§ **Exercise prompt**
Check each line of the listing for the word "begin" and report the ones that have it.

§ **Records shown**
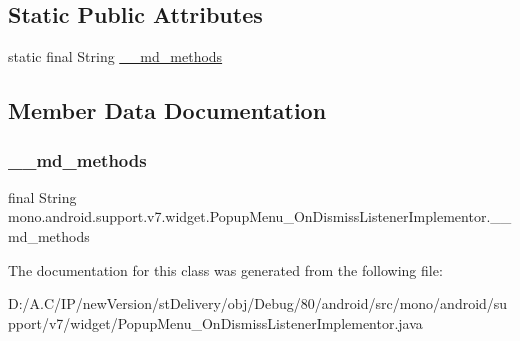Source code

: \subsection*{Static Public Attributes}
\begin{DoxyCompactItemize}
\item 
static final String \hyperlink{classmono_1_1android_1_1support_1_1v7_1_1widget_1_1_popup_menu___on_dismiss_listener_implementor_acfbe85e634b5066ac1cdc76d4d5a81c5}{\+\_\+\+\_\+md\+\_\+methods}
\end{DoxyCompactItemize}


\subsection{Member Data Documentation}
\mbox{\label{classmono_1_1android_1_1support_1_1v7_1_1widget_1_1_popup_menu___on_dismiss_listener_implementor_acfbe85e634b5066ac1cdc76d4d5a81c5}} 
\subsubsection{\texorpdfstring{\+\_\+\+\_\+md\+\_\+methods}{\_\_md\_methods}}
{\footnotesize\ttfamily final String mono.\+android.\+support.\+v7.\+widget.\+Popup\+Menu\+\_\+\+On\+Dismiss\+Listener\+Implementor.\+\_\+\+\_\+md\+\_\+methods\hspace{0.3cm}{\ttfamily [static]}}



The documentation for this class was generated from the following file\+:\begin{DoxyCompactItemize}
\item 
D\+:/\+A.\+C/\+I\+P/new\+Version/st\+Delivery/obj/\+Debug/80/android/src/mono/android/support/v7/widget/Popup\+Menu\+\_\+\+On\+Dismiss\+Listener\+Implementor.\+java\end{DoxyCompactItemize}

§ **Problem solution**
\begin{DoxyCompactItemize}
The documentation for this class was generated from the following file\+:\begin{DoxyCompactItemize}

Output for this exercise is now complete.